The science and policy workshop, which ran on January 22 and 23 with more than 140 registrants from various countries, offered a mixture of pre-recorded on-demand viewing and live sessions to accommodate various time zones.
“This unique year presented a great opportunity for us to figure out how to build our existing community, strengthen relationships and still offer an exciting program in a virtual setting,” said Julia Colley, IIES operations coordinator at Trent University. “Our workshop, which was shorter in length and spread out over two days, offered versatility and still managed to feel connected and intimate.”
Trent University and Nanjing University in China are founding members of the IIES, which has 21 member institutions with leading programs in environmental science, engineering and policy.
Dr. Cathy Bruce, acting vice-president of Research and Innovation at Trent University, delivered opening remarks to the workshop participants from various institutions, including University College London and National Taiwan University.
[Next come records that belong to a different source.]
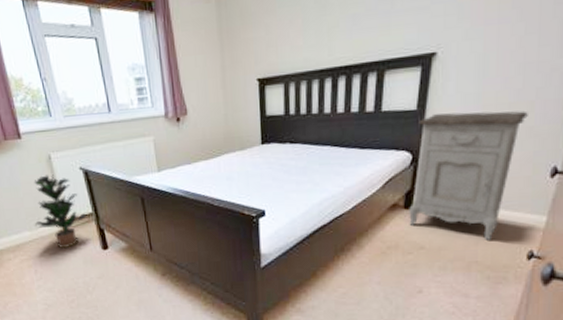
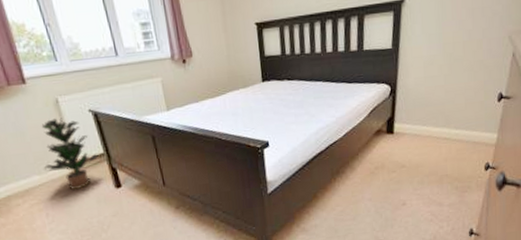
nightstand: present [409,110,528,240] -> none [391,47,478,157]

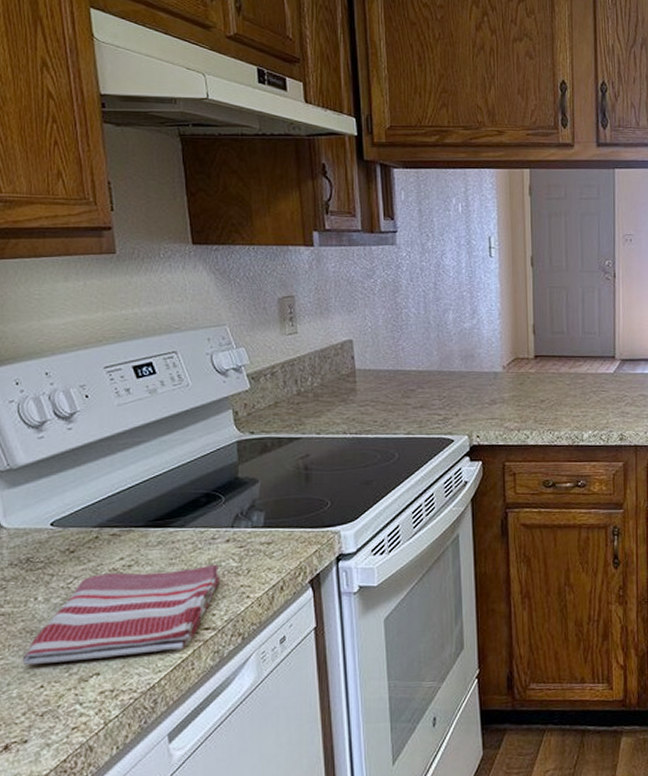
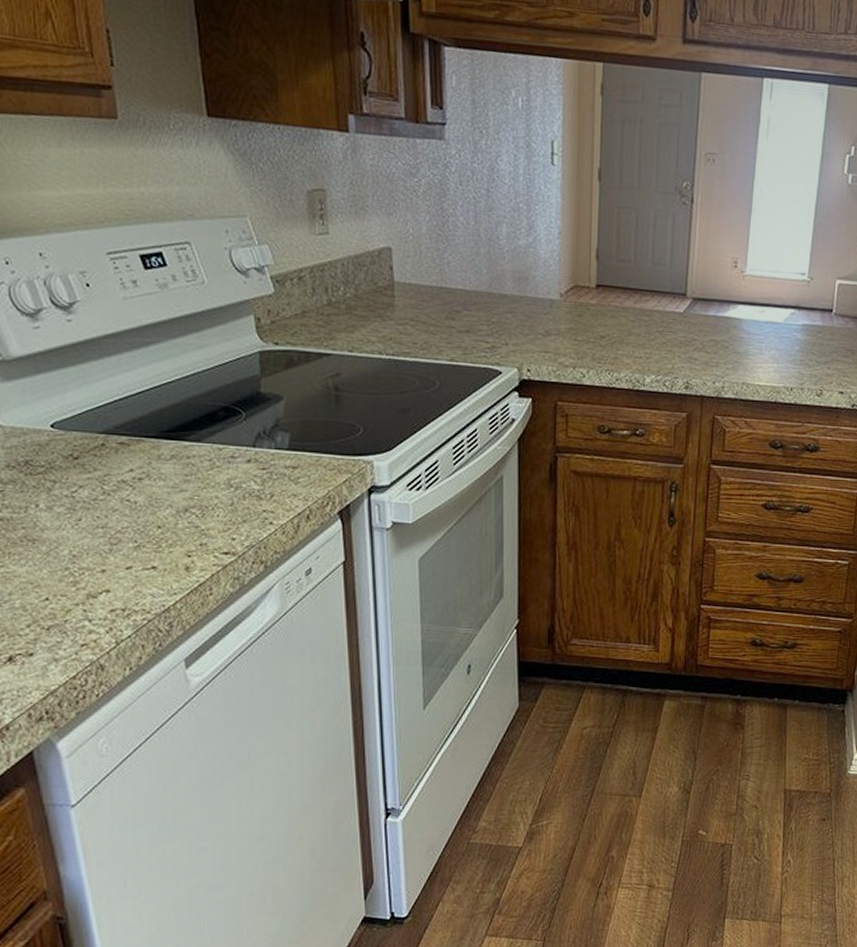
dish towel: present [22,564,221,666] -> none [24,485,242,576]

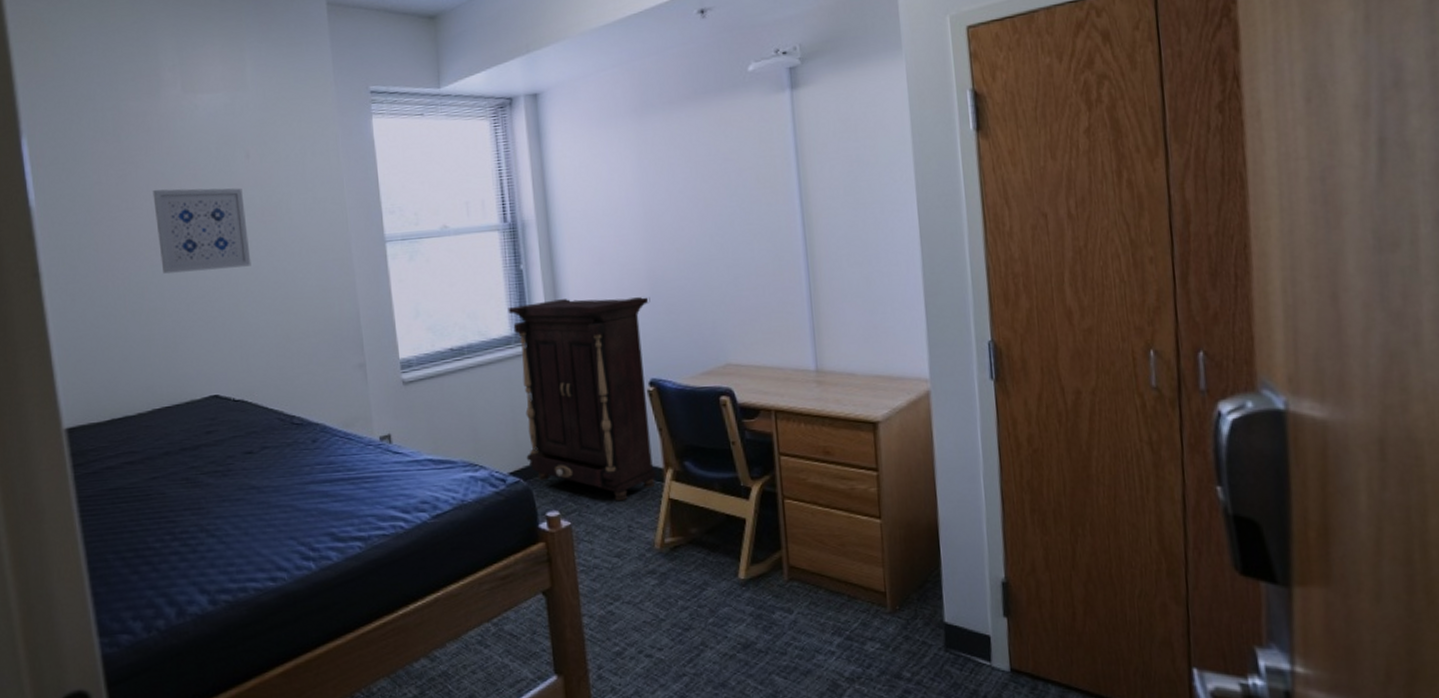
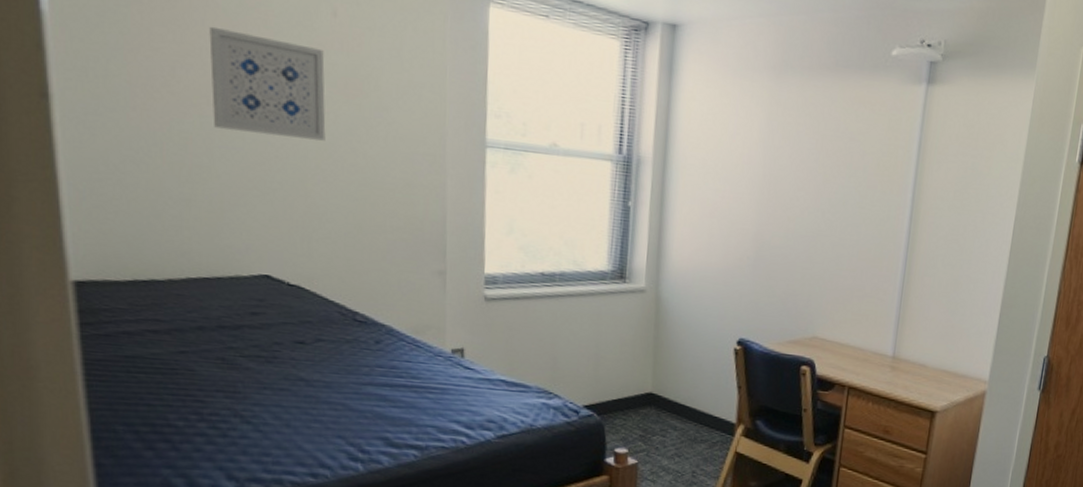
cabinet: present [508,296,656,501] -> none [603,242,754,448]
Trent’s research session focused on a cross-disciplinary approach to addressing social and ecological crises with presentations from three School of the Environment faculty members: Dr. Stephanie Rutherford, Dr. Michael Classens and Dr. Stephen Hill.
Grad students benefit from international team projects
Based on the success of the workshop, the IIES is now planning for its Graduate Student Forum to go virtual for the first time. The forum on March 18 and 19 will provide a mix of online/offline activities and offer students the chance to share research with an international audience and gain professional development in effective communication.
Participants will work in international teams on an environmental challenge from a selection of topics in three categories: Environmental Chemistry, Environmental Engineering, and Environmental Sciences and Policy.
“The objective of the team projects is to foster connections among grad students from around the world so each team will comprise students from different universities and countries,” Ms. Colley adds. “The intent is that students will bring their various expertise and backgrounds together to discuss the challenge question and to develop a response that will be presented live during the forum.”
Students can also participate in a live workshop that helps build effective communication skills.
“Effective communication is an important skill to have in any field,” Ms. Colley said. “Grad students, particularly students who are presenting science-heavy material, can benefit from building their communication skills to reach a wider, more diverse audience.”